The pizza guy arrives. I know this because every sound is making me paranoid, and I look out at the parking lot where I can see my van. I know I’m just paranoid. Vandalism would ruin the gig for everybody, even the cop, who didn’t seem to be taking anyone in. Perhaps he’s a client of the guy in the big black car. The pizza guy arrives and I hear his footsteps approach 224, and there’s a transaction, and then nothing. I go back to watching Discovery Channel.
I nod off to Man vs. Wild, and wake a while later to… Well, I don’t remember. I crack the curtains and look around, and it’s all quiet. The silence of the desert has finally seeped into the sleeping world of Farmington. The pimps and hookers are in sleepy dreamland, the cops and pizza guys are nodding off. The lightning storm has even begun to still itself, and is less threatening, more like someone mumbling in their sleep.
The next day is bright and hot and when I go to Denny’s, there’s a line out the door. I wander Main St. looking for two things: A grocery store and a restaurant. Why are there no grocery stores in Farmington? I eventually find Blake’s Lotaburger, which is where Indians cook hamburgers to serve to other Indians, apparently. I’ve never given an order for a burger combo to a happier person. Like, legitimately happy to be taking your order, and utterly glad to bring food your way. it was a pretty good burger, too. I hear Navajo being spoken in the back, all the patrons are a few shades darker than I am (which is not saying much, really), and little Navajo kids are playing over the shared back of adjacent booths.
I wonder if all these Navajo have moved out of the reservation or if they commute. Is there a Navajo bus? A Navajo monorail project? Should I ask them if they prefer it inside or outside? Does the idea of white people in motels hiring their daughters for sex fill them with the kind of rage that would seem obvious, or is there some mysterious mitigating factor I can’t comprehend? Is this why there are no motels in Shiprock? I want to ask these friendly people at the burger joint. I really don’t understand.

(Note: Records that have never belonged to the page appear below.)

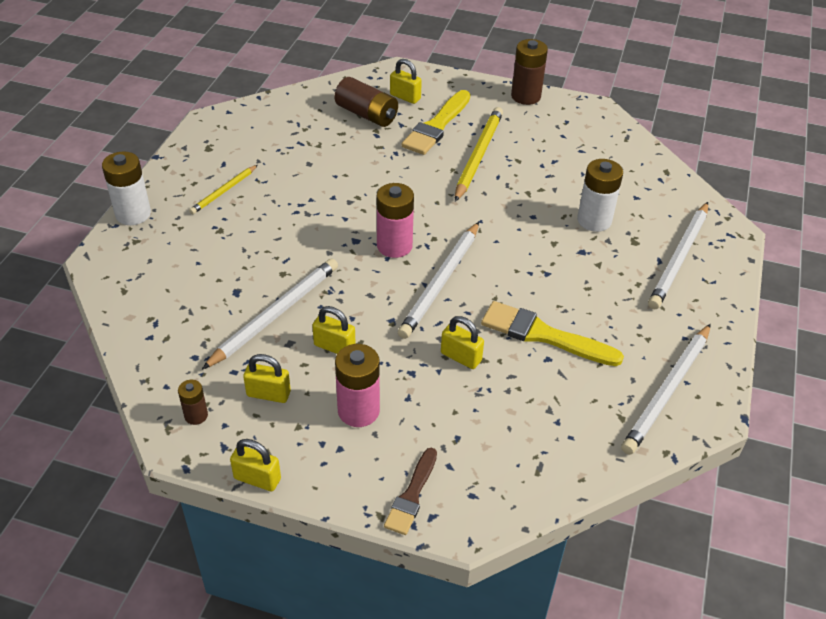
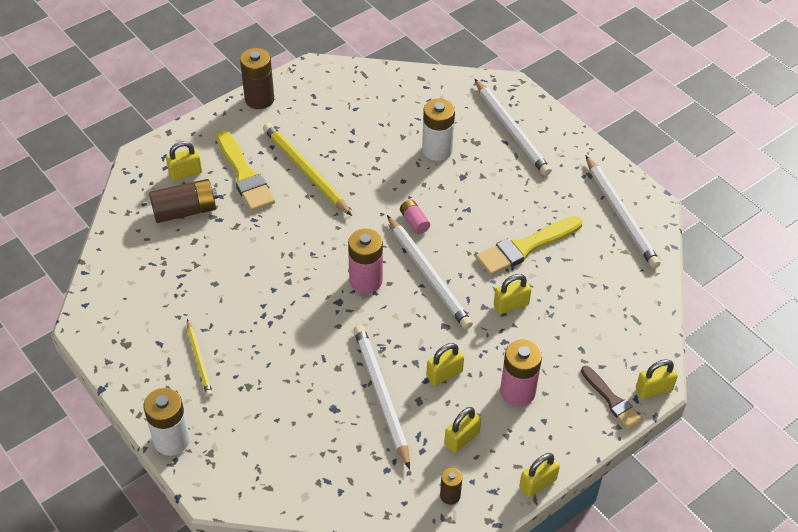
camera: 55 degrees left, 5 degrees up
none -> pink battery [400,200,430,234]
none -> yellow padlock [636,359,678,399]

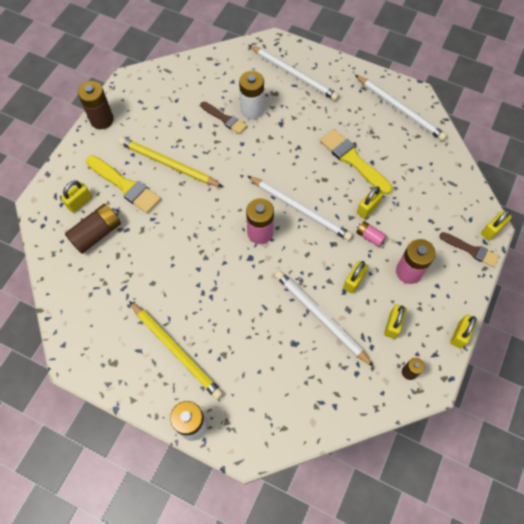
camera: 25 degrees left, 15 degrees up
yellow pencil [187,319,213,397] -> yellow pencil [129,301,223,399], size x1.75
pink battery [400,200,430,234] -> pink battery moved to [356,221,387,247]
yellow brush [476,216,582,276] -> yellow brush turned 105 degrees clockwise [320,129,392,194]
none -> brown brush [201,102,247,134]

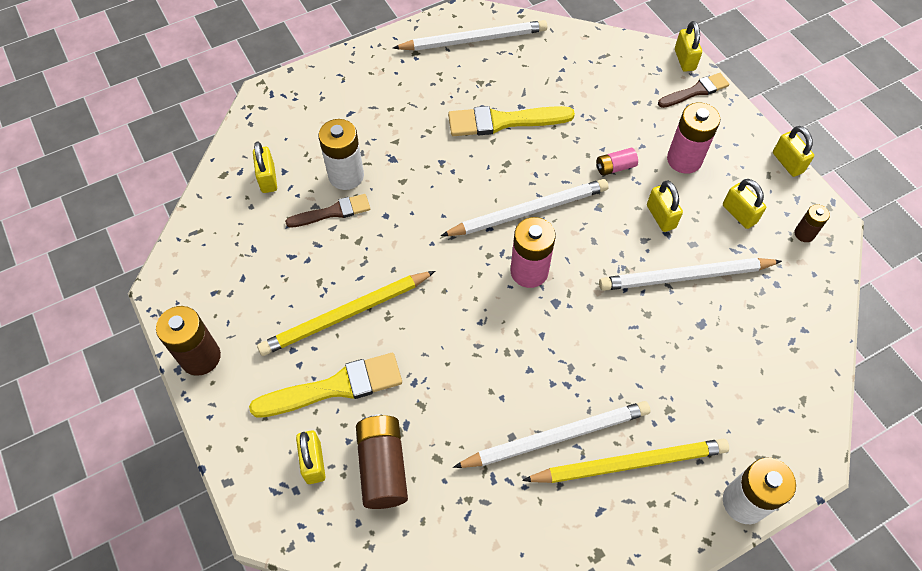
camera: 55 degrees left, 5 degrees down
white pencil [249,45,339,101] -> white pencil moved to [453,401,650,468]
yellow padlock [357,186,383,219] -> yellow padlock moved to [253,142,277,193]

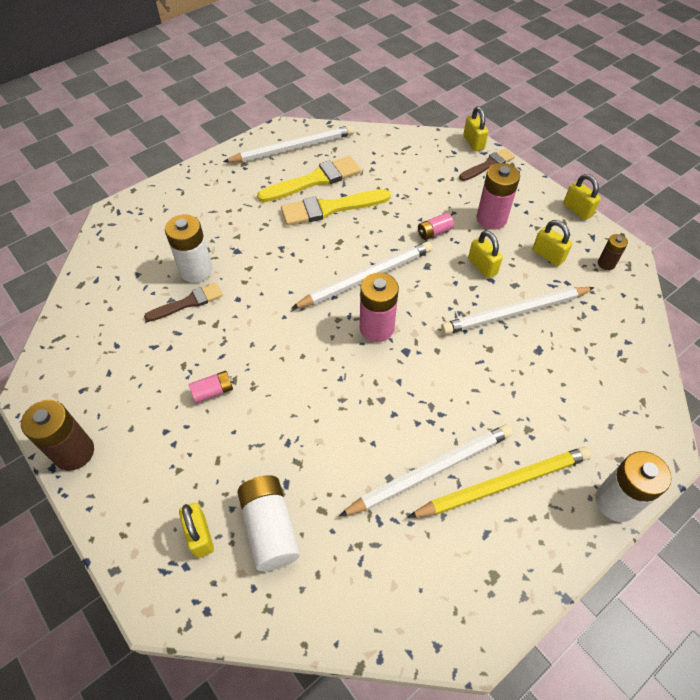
camera: 10 degrees left, 5 degrees down
yellow brush [249,353,402,418] -> yellow brush moved to [257,156,361,202]
yellow padlock [253,142,277,193] -> none
yellow pencil [257,271,435,356] -> pink battery [189,371,234,403]
brown battery [356,414,408,509] -> white battery [237,475,300,571]

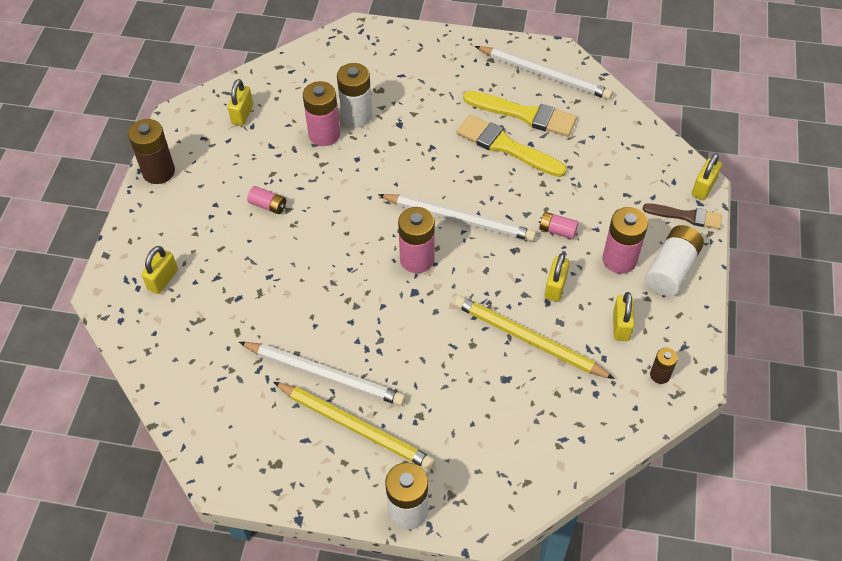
camera: 50 degrees right, 0 degrees up
brown brush [144,283,223,322] -> pink battery [303,81,340,146]
white battery [237,475,300,571] -> white battery moved to [645,225,704,296]
white pencil [441,287,595,335] -> yellow pencil [454,296,615,379]
yellow padlock [563,174,601,220] -> yellow padlock moved to [228,79,253,126]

I finally get ice and some food at an overpriced convenience store, which is exactly why the grocery is so well hidden. I head west. I’ll spend the day just out of reach of Monument Valley, and I’ll avoid the Four Corners monument. I’ll redirect the oven-like wind over my body in hopes of not getting sick. And I’ll end the day by pushing through the smoke of distant wildfires, to reach a 7,200-foot pass where I laugh as I find that I need to turn on the heater.